肩掛けだと、普通にかけても袈裟懸けにしても肩が凝る。重いからだ。だから手に持って歩くことも多い。もちろん、手に持ったところで、重さは変わらない。肩のダメージは少なくなるが、いずれにしても往生する。

最近、ふと気づいた。「ナンバ」の歩き方をすれば、楽なのではなかろうか。

ちょっと前に「南蛮」の意味を記す必要があって、辞書の定義を書き写した。『大辞林』の定義のひとつにはこんなのがあった。

歌舞伎・日本舞踊で、右足を出すとき右手を振り上げ、左足を出すとき左手を振り上げるような歩き方。なんば。

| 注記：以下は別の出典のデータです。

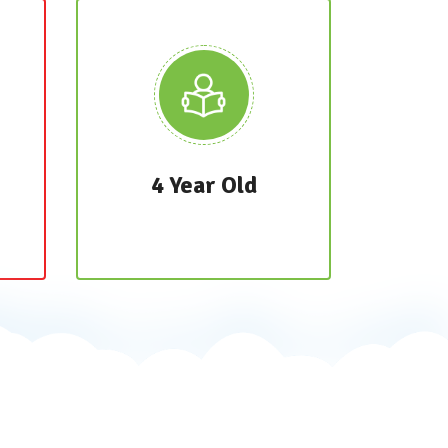
4 Year Old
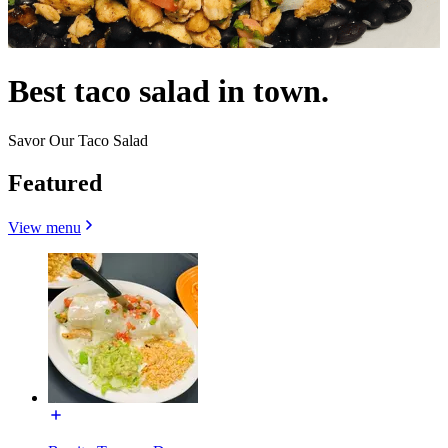
Best taco salad in town.
Savor Our Taco Salad
Featured
View menu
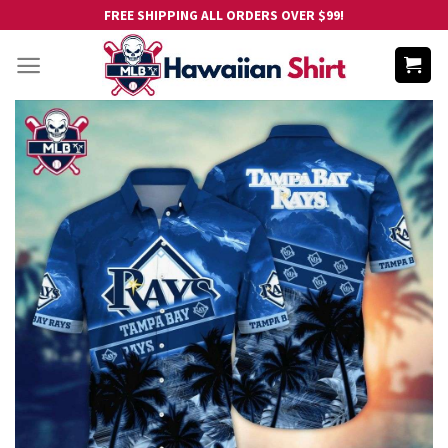
Skip
FREE SHIPPING ALL ORDERS OVER $99!
to
content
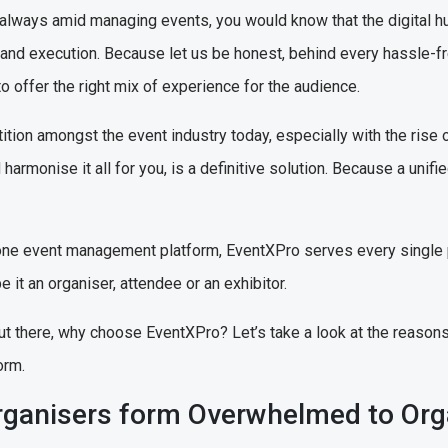
always amid managing events, you would know that the digital h
g and execution. Because let us be honest, behind every hassle-f
o offer the right mix of experience for the audience.
ition amongst the event industry today, especially with the rise 
harmonise it all for you, is a definitive solution. Because a unifie
in-one event management platform, EventXPro serves every single
e it an organiser, attendee or an exhibitor.
ut there, why choose EventXPro? Let’s take a look at the reaso
orm.
ganisers form Overwhelmed to Or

かつて日本人はこのように歩いていた。近代化され、右足と左手を同時に出すヨーロッパの軍隊式の歩き方が導入された。しかし、人によってはなかなかこの近代の歩き方に馴染めずにいた。今でも緊張して右手右足を同時に出す歩き方をするような者がマンガやコントなどに描かれるが(志村けんなどよくやっていたように思う)、これはその近代以前の肉体の記憶が回帰しているのだ。そんな主旨のことを三浦雅士は書いていた。

ナンバは、しかし、近年では見直されて、伊藤浩二、末次慎吾などの陸上選手はこの走り方を採り入れて活路を切り開いたのではなかっただろうか? ふと思い立って、ナンバを採り入れてみようと思った。

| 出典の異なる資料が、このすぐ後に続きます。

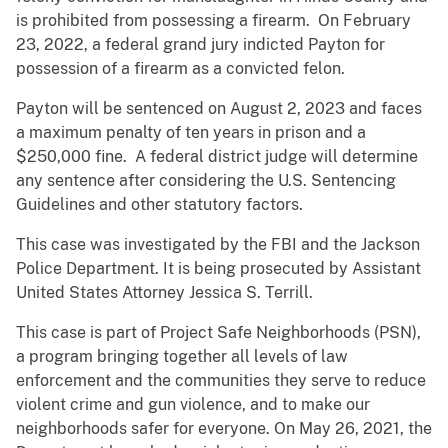
is prohibited from possessing a firearm. On February
23, 2022, a federal grand jury indicted Payton for
possession of a firearm as a convicted felon.
Payton will be sentenced on August 2, 2023 and faces
a maximum penalty of ten years in prison and a
$250,000 fine. A federal district judge will determine
any sentence after considering the U.S. Sentencing
Guidelines and other statutory factors.
This case was investigated by the FBI and the Jackson
Police Department. It is being prosecuted by Assistant
United States Attorney Jessica S. Terrill.
This case is part of Project Safe Neighborhoods (PSN),
a program bringing together all levels of law
enforcement and the communities they serve to reduce
violent crime and gun violence, and to make our
neighborhoods safer for everyone. On May 26, 2021, the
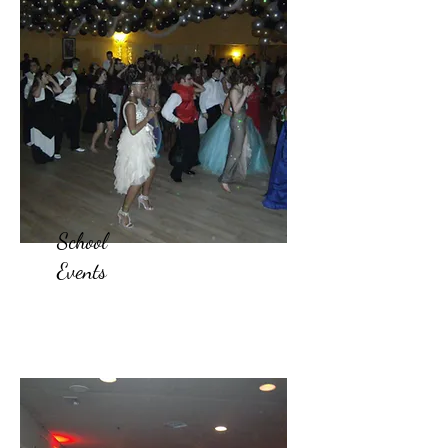
School
Events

が、ぼくにはよほど近代的・軍隊式肉体訓練が染みついているのだろう。右手と右足を同時に出す歩き方など、うまくできない。やってみても、全然楽になんかならない。

そうだ、発想の転換をすればいいのだ、と思いついたのは階段をおりている時のことだった。足を前に出すというのは前後の動きばかりではない。ナンバや軍隊式の歩き方は水平にねじれる動きばかりが問題になるのではない。足を前に出すということは、足を上げ、そして下ろす行為なのだ。つまり、ナンバとは足の上げ下げに合わせて肩を上げ下げすればいいのだ。そして、やってみると、なるほど、これなら楽にできる。

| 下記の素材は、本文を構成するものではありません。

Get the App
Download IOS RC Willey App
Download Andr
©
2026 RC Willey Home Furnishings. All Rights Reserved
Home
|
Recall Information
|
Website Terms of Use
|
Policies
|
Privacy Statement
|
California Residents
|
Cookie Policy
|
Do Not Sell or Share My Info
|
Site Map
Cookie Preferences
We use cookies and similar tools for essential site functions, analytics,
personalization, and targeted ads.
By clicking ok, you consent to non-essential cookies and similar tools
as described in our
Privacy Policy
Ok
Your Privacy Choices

この解釈が正しいかどうかはわからない。だからとりあえず、カッコつきで「ナンバ」と呼んでおこう。この「ナンバ」のコツを身につけてみると、なるほど、荷物もを持つ腕は飛躍的に楽になった。重いことに変わりはないが、感じる負荷は半分にも満たないのではないだろうか。

あまり大袈裟に肩を上げ下げすると、見た目はどうしても不格好だが(ぼくには近代的・軍隊式美意識が染みついているのだろう)、ともかく、コツとしてはそんな感じ、右足を踏み下ろすときに右肩を下げる。重い鞄を手に持っている時には、そんな風に歩く。

で、ふと気づいてみると、街中にはけっこう、この歩き方をしている者がいる。重い荷物を肩にかけ、ひょこひょこと「ナンバ」歩きになっている者がいる。今朝も、電車の中で、さして重そうでもない小さな荷物を掲げた女性が、「ナンバ」で歩いていた。慶應大学三田キャンパスの正門を入ってすぐの大階段を、トートバッグを肩から提げて上る、どちらかというと逞しい体つきの男子学生も、右足を出すときに右肩を下ろしていた。


うむ。果たして身体の記憶の古層が回帰しているのか、無意識に体がたどり着いた結論なのか、それともぼくのように意識してのことなのか? いずれにしろ、「ナンバ」、広まっているのだ。